Erasmo, você partiu já meio mês. A minha dor, no entanto, ainda é a do primeiro minuto — normal com aqueles que a gente considera “irmão camarada”, não é mesmo? Para você não há mais o escorrer do tempo, essa doida e doída noção de tempo da qual não podemos fugir — você transcendeu, como maravilhosamente declarou a sua Fernanda Passos. Pois bem, cá fiquei eu.
E, para te homenagear em minha solidão, escrevi: fim de festa resta, em cada aresta, este ou esta, nesta, resto eu.

Criança, eu contava as horas da semana (pois é, sempre a marcação do tempo) para que chegassem as “nossas tardes de domingo”. Roberto, Wanderléa, você, Wanderley Cardoso, Martinha, Ronnie Cord e mais gente boa a caber em “O calhambeque”. Ao te ver, eu sentia ter um amigo que bastaria dar um passo para sair da televisão e pisar a minha casa — antigo televisor Philco, tipo móvel de sala, um dos primeiros com controle remoto, barulhento para mudar de canal, mas chique demais.

A sua cara de mau, para festa e delírio das moças, jamais me convenceu.
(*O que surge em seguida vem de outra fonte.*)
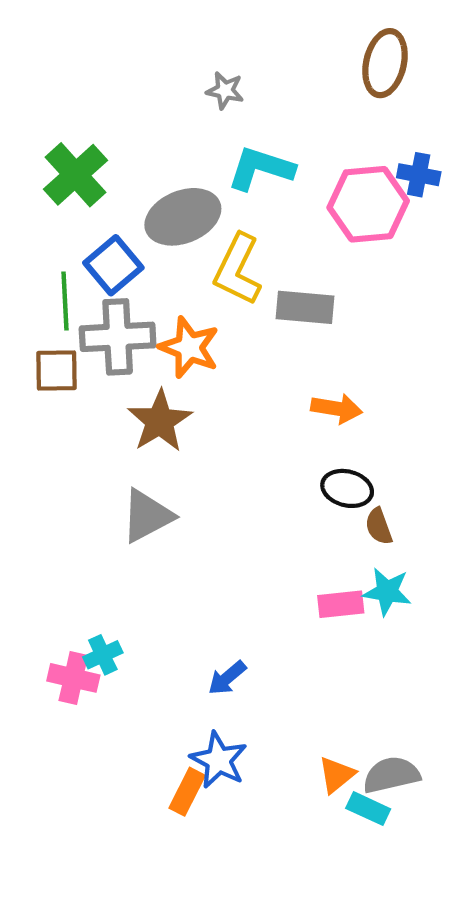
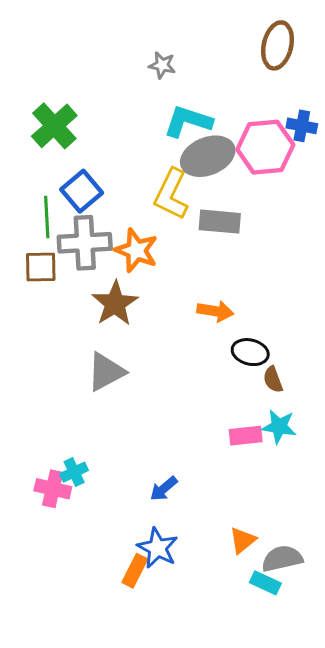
gray ellipse: (183, 217) -> (208, 156), moved
orange arrow: (337, 408) -> (215, 311), moved
orange triangle: (337, 775) -> (243, 540), moved

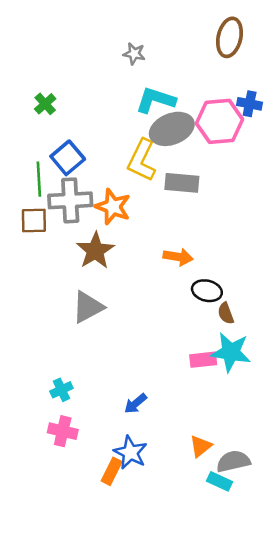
green cross: (54, 126) -> (45, 104), size x0.6
cyan star: (279, 426) -> (231, 352), size x1.4
pink cross: (53, 489) -> (63, 431), moved

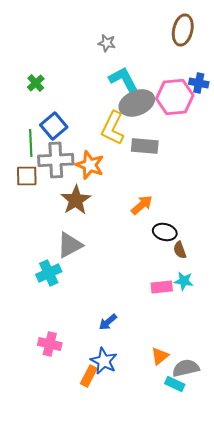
cyan L-shape: (156, 100) -> (124, 80), turned 44
orange arrow: (178, 257) -> (142, 205), turned -50
cyan star: (231, 352) -> (184, 281), size x0.6
cyan cross: (61, 390) -> (49, 273), moved, size x1.4

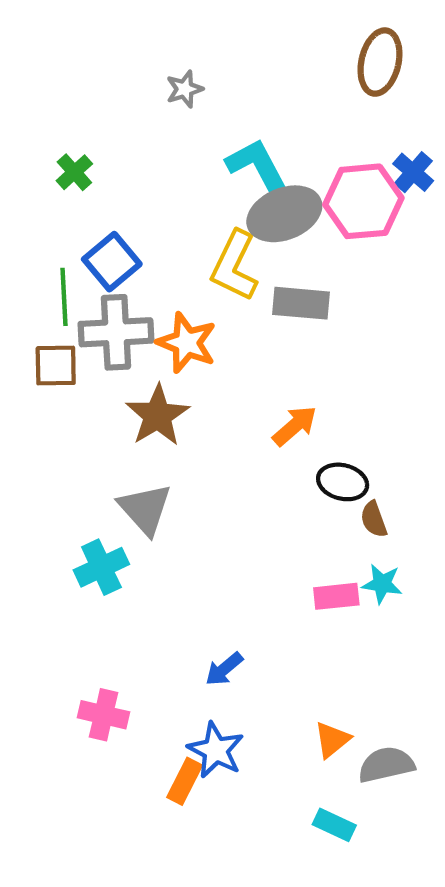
gray star: (107, 43) -> (185, 89), moved, turned -30
blue cross: (199, 83) -> (413, 172), turned 30
gray triangle: (70, 245) -> (145, 509), turned -44
cyan rectangle: (175, 384) -> (334, 825), moved

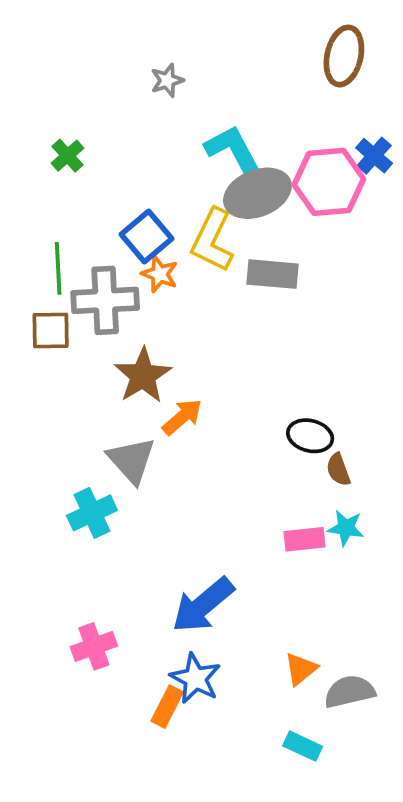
blue square: (112, 262) -> (146, 236), moved
orange star: (187, 343) -> (160, 274), moved, size x0.7
orange arrow: (295, 426) -> (182, 417), moved
blue arrow: (224, 669) -> (203, 605), size x1.8
pink cross: (103, 715) -> (94, 646), turned -33

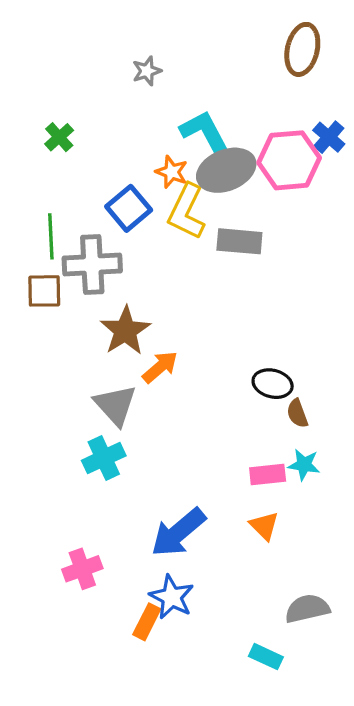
orange star: (160, 274) -> (172, 172), moved
cyan cross: (92, 513) -> (104, 458), moved
orange triangle: (301, 669) -> (264, 526), moved, turned -36

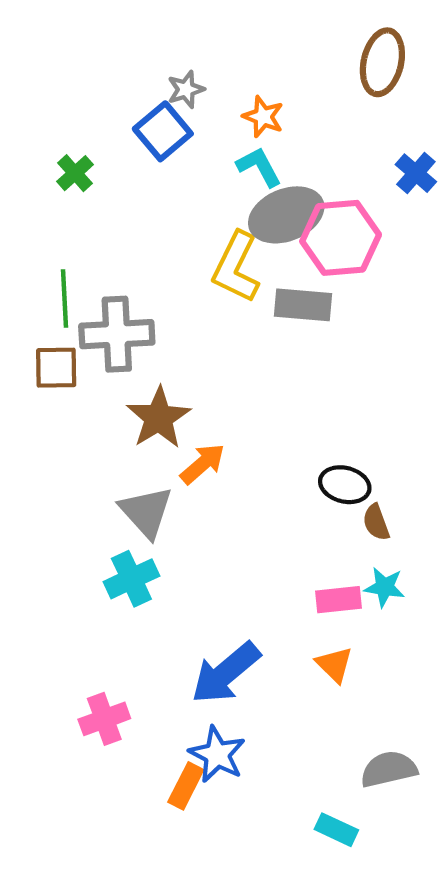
cyan L-shape: (205, 132) -> (259, 167), size x0.7
pink hexagon: (289, 160) -> (341, 238), moved
orange star: (172, 172) -> (263, 117), moved
blue square: (129, 208) -> (163, 131), moved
Eu, mesmo criança, já intuía que tudo isso fazia parte de um truque da indústria cultural – claro que essa expressão, indústria cultural, só soube dela muito tempo depois, na Faculdade de Sociologia da Universidade de São Paulo. De volta à infância, meus pais conversavam sobre os “tempos (de novo o tempo) que não iam bem”. Logo veio o AI-5 da ditadura militar que afogou o Brasil no sangue de tantos torturados e mortos. Eu ingressei na adolescência e você foi um dos esteios do meu refletir que o Brasil mantinha a duras penas uma franja de delicadeza: você era essa delicadeza, delicadeza que me energizava contra os ditadores. O Brasil dos anos dourados se despedaçava, mas você, Erasmo, me fazia lutar – sobretudo devido à sua íntegra conduta de pessoa humana e seu excelente caráter.

Erasmo, para te homenagear, escrevi: fim de festa resta, em cada aresta, este ou esta, nesta resto eu

Alguns chamavam a sua turma do rock de “politicamente alienada”. Bobagem: quando houve a diáspora, Caetano Veloso exilado em Londres, Roberto foi quem teve a coragem de visitá-lo. De retorno ao Brasil, o homenageou com Debaixo dos caracóis dos seus cabelos – coisa de gênio, uma pancada nos ditadores e os censores nem perceberam.

Lutei contra a ditadura em assembleias estudantis, lutei com livros e passeatas, lutei visitando presos políticos, denunciando tortura, derrubando soldados dos cavalos que eram lançados contra nós nas manifestações. Você, Erasmo, lutou com a sua arte de abrir a garganta, já nos ensinando sobre igualdade de gênero e democracia social e racial. O meu televisor Philco o tempo o desandou. Já você seguirá inteiro eternamente.